Tomorrow, 38 million acres of offshore drilling areas in the Gulf of Mexico will go on sale. Drillers are clamoring for the rights, but lurking in the background is a question: What happens if oil prices keep going down?
Just months ago, everyone was trying to figure out why prices were rising so high. But recently they’ve seen a significant turn downward, and seem poised to continue their plunge. For some answers on what falling prices mean for Texas’ energy economy, KUT’s Nathan Bernier spoke with Robert Dye, an economist with Comerica Bank. He says he’s concerned about the possibility of a slump in European business activity pushing oil below $70 a barrel and forcing Texas producers to scale back activity.
Q: What’s the big story about the Texas economy that’s happening right now that maybe the media is under-reporting?
A: Well, we all have to be aware of downside risks, particularly in this world of global interconnections, and so I do remain concerned about the crisis in Europe and the spreading recession there and slower growth in Asia. That can impact Texas a couple of ways directly: one is through technology and other exports, and the other, of course, is through oil prices and energy prices in general. A weaker global economy obviously puts some downward pressure on oil prices. We’ve seen oil prices now sag into the mid-80s for West Texas Intermediate. I think that is a number that can remain consistent with ongoing vigorous activity, but if it starts to fall much below that — I think below the 70-dollar barrel range — I would get concerned the drilling activity would slow down and we would see a cooler state economy. Certainly that remains to be seen. It’s not my expectation that oil prices fall that low, but in a cooler global environment we do have to watch out for that.

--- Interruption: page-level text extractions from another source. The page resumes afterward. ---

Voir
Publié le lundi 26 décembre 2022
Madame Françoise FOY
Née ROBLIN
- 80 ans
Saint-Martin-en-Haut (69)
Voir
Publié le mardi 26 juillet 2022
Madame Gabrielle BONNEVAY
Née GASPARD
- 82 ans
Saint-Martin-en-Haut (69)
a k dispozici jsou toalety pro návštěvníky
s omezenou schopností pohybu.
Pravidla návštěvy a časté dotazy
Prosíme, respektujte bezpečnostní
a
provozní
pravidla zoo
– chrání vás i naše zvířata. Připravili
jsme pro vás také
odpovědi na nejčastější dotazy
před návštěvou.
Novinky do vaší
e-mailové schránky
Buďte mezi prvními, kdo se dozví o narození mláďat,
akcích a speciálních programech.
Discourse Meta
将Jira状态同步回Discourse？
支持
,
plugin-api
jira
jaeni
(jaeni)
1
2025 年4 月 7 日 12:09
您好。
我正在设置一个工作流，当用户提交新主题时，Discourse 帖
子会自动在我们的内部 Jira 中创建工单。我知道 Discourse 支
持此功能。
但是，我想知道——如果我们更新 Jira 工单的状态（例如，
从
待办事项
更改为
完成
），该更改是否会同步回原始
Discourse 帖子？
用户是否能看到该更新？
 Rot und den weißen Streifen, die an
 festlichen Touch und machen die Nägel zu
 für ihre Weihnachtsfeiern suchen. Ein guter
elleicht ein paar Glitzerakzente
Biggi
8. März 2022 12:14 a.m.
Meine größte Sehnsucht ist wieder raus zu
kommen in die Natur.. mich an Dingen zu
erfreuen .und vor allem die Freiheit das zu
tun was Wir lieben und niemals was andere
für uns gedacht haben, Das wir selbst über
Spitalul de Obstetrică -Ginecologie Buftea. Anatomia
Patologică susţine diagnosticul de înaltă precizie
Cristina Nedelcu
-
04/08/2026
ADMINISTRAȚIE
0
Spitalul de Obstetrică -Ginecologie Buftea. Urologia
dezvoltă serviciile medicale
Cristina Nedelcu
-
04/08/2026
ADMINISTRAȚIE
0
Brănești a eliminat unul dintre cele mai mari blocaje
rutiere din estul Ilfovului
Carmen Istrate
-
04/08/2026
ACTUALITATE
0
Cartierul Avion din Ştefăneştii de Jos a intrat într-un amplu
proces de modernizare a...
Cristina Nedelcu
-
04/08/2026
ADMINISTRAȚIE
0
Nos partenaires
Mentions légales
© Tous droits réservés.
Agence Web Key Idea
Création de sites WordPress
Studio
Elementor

Q: What would be the consequences of oil dropping below 70 dollars a barrel?
A: Well, I think we would see rig counts go down, exploration and production programs being scaled back. And we would see that the very important energy sector for the state, I think, would become much less vigorous at least in the near term.
And we’d probably see job growth in the state level out, and just a feeling of certainly less optimism, if not more pessimism, in the state if we were to see energy prices that low.
Q: So a lot of Texans may be bored by the news out of Europe, but it’s certainly not a world away from them.
A: Well, that’s right, and there’s a lot of potential in terms of downdrafts from the Eurozone. We’re watching the situation very very carefully. Greece just had its vote, and it looks like the political situation over there — at least for the time being — looks like one that’s going to allow for stability in the Eurozone, but I think it remains a dynamic situation. There’re not just economic events. These are also political events, and so they become somewhat hard to predict, and so we are watching that situation. At the same time Asia looks like its showing some cooler growth right now, so that’s an uncomfortable situation. You know for the U.S. economy to be seeing cooler growth in Europe — or a recession in Europe and cooler growth in Asia — We’ve got, I think, a good — or endogenous to the U.S. — growth story right now: with housing coming back, with construction indicators coming up, auto sales increasing, consumers feel like they can take on a little more credit to get those auto loans. But that’s not gonna last forever if those headwinds continue, especially as we get into 2013 with the fiscal issues — the so called fiscal cliff, which we could spend several hours talking about.
Kelly Connelly, and intern with StateImpact Texas, transcribed this interview. It has been edited for clarity and content.